Retracing steps for a better journey

Everest is one of the coldest places on earth. Besides that, the air is so thin on top of Mt. Everest that without acclimatization one can pass out and die in a short span of fifteen minutes.

What difference does less oxygen make to humans? Our bodies need oxygen to make energy. Without it, our muscles will eventually seize up and die. The less oxygen our tissues receive, the more likely we’ll experience altitude related sickness. And at an altitude as low as 6,500 feet you could feel dizziness, nausea, headache, lethargy and poor sleep.
Yes, there are oxygen masks but they don’t really save lives.
So how do mountain climbers avoid death by thin air?

On my many expeditions in different places, I have followed this meticulously: Spend more time going down as compared to going up.

Sounds weird? I call it descent for an ascent. This process is known as acclimatization - a slow and steady way to prepare the body for the hazards of high altitude.
We started our acclimatisation push in the wee hours of morning, from Base Camp. We moved fast through the dreaded Khumbhu Icefall to reach Camp 1 at 6100 meters. And then, the weather turned bad. The Khumbu ice fall is one of the riskiest parts of the Everest climb from the South because it is unstable, continuously melting and causing the huge ice seracs to widen, deepen and topple over. It is hence usually negotiated during the night.

I spent a cold sleepless night and wondered about the relevance of ‘descent for an ascent’ in life.

The many treks, hikes and journeys that led to me being here came to my mind.
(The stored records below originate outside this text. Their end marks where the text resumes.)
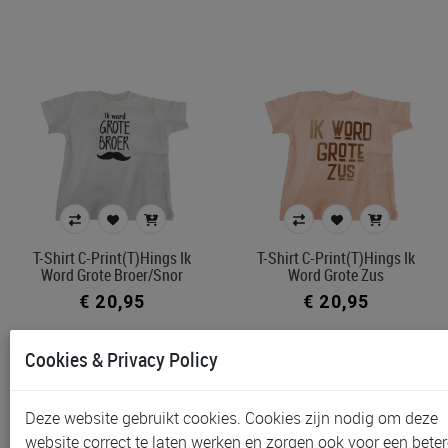
T-Shirt C-Print(T)hings Ik
T-Shirt C-Print(T)hings Ik
Word Grote Broer/snor
Word Grote Zus
€ 20,95
€ 20,95
Cookies & Privacy Policy
Deze website gebruikt cookies. Cookies zijn nodig om deze
website correct te laten werken en zorgen ook voor een beter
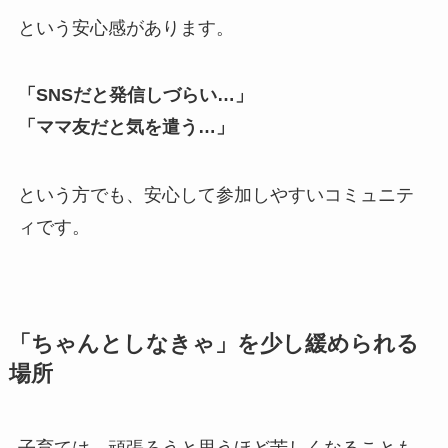
という安心感があります。
「SNSだと発信しづらい…」
「ママ友だと気を遣う…」
という方でも、安心して参加しやすいコミュニテ
ィです。
「ちゃんとしなきゃ」を少し緩められる
場所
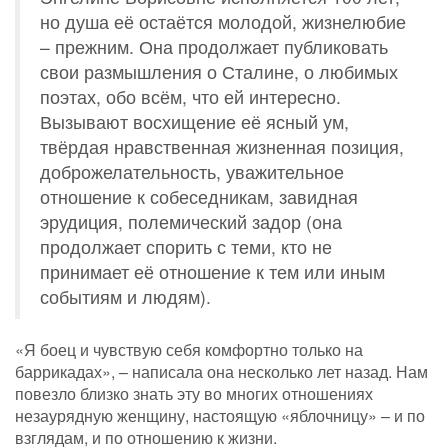
но душа её остаётся молодой, жизнелюбие
– прежним. Она продолжает публиковать
свои размышления о Сталине, о любимых
поэтах, обо всём, что ей интересно.
Вызывают восхищение её ясный ум,
твёрдая нравственная жизненная позиция,
доброжелательность, уважительное
отношение к собеседникам, завидная
эрудиция, полемический задор (она
продолжает спорить с теми, кто не
принимает её отношение к тем или иным
событиям и людям).
«Я боец и чувствую себя комфортно только на
баррикадах», – написала она несколько лет назад. Нам
повезло близко знать эту во многих отношениях
незаурядную женщину, настоящую «яблочницу» – и по
взглядам, и по отношению к жизни.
And where did it all start: The day I got to know of my brother’s heart ailment (at such a young age), it changed something in me. As if a plug was pulled and I decided that things needed to change, my unhealthy life-style needed to stop. And several diet regimes, hikes, marathons, squash games later I found myself fitter than I had ever been and, on a quest, to climb to the top of Everest. When I allowed my body to become healthy by working hard and providing it the right nutrition- in terms of diet and supplements it made me strong enough to go for such an extra-ordinary dream.

Retracing the steps of our past, of how a certain quest started often gives us the strength to move forward. Re-visiting our story shows us how strong we have always been and if we keep going we can make it to the finish line. Sometimes we need to take the sour lemons that life offers us and make a lemonade out of them.

On that thought, I set off for our next target - Camp 2 @ 6500 meters. The route through the Western Cwm was quite challenging yet to my utter satisfaction we reached Camp 2 within our target time. I spent the remaining time trying to relax and recover at Camp 2 - with freezing cold morning and evening and an insanely hot afternoon!
After my third consecutive sleepless night, we set-off towards the Lhotse Face @7000 mts - our target for the day. We moved fast on a cold morning to reach our target on time and then turned back towards the safety of Camp 2 for another super cold night!

Finally, after days of not getting sound sleep, I slept that day. I woke up feeling fresh and energetic and together with my group went for a quick descent. We were back in Base Camp well in time for a hot lunch some nutrition supplements and a hot shower.